Buxtehude's musical style is based on fairly simple idioms, a late Renaissance and early Baroque combination of homophonic and contrapuntal textures. The setting is most effective at marshalling a careful control of dissonance for words evoking pain. The work is not exactly unknown, actually something of a choral favorite, and there is no shortage of recordings (of which the four best are shown at right). This new recording by the Montreal-based Les Voix Baroques, under the direction of countertenor Matthew White, cannot be considered more worthy than any of those. (The good news is that it costs less than almost all of them: only the Jacobs recording is truly discounted, at $6.97 at the time of writing.) The instrumental accompaniment is subtle, with two violins, as many as four violas da gamba, and a continuo group featuring both theorbo and organ.

It is a lovely if not essential recording, about which American baritone Thomas Meglioranza wrote in January that he was involved "on shortish notice" in the sessions near Montreal (see the photo of the church of Saint-Augustin, where the recording was made). This may account for the occasional sense that the group of five singers is not quite at unity.

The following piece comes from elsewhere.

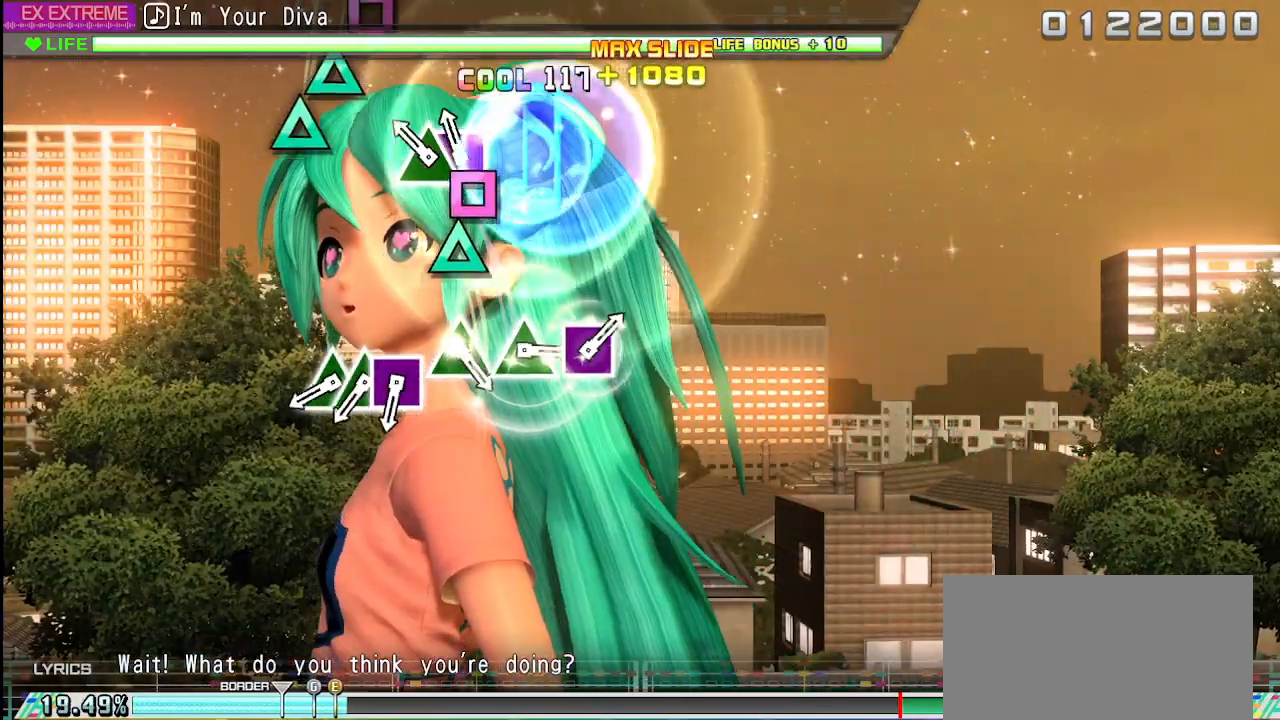
Gameplay with a controller (PlayStation layout); each line is a JSON object with the inputs held at the frame after it. "events" lists button and stick changes between this image and that frame as [ms after this image, input, new state], when the widget could be followed in between. Not read: L3 R3.
{"buttons": [], "left_stick": "center", "right_stick": "center", "events": [[117, "SQUARE", "down"], [183, "SQUARE", "up"], [283, "TRIANGLE", "down"], [400, "TRIANGLE", "up"]]}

In many passages, the ensemble and intonation are spot on, although some of the voices become a little brittle in solo sections. The Latin vowels are highly individualized at times, although to say that there is a standard pronunciation of Latin is to ignore the universality of the language. Considering how widely recorded this piece is, what could possibly explain that we have yet to review a live performance of Membra Jesu nostri in the history of Ionarts? (In fact, the last Buxtehude reviewed was in 2004.) One of the choral groups of Washington will hopefully heed my call, instead of doing yet another Bach passion (as wonderful as they are) this spring. In fact, Buxtehude died on May 9, 1707, making this his 300-year anniversary: where is all the Buxtehude?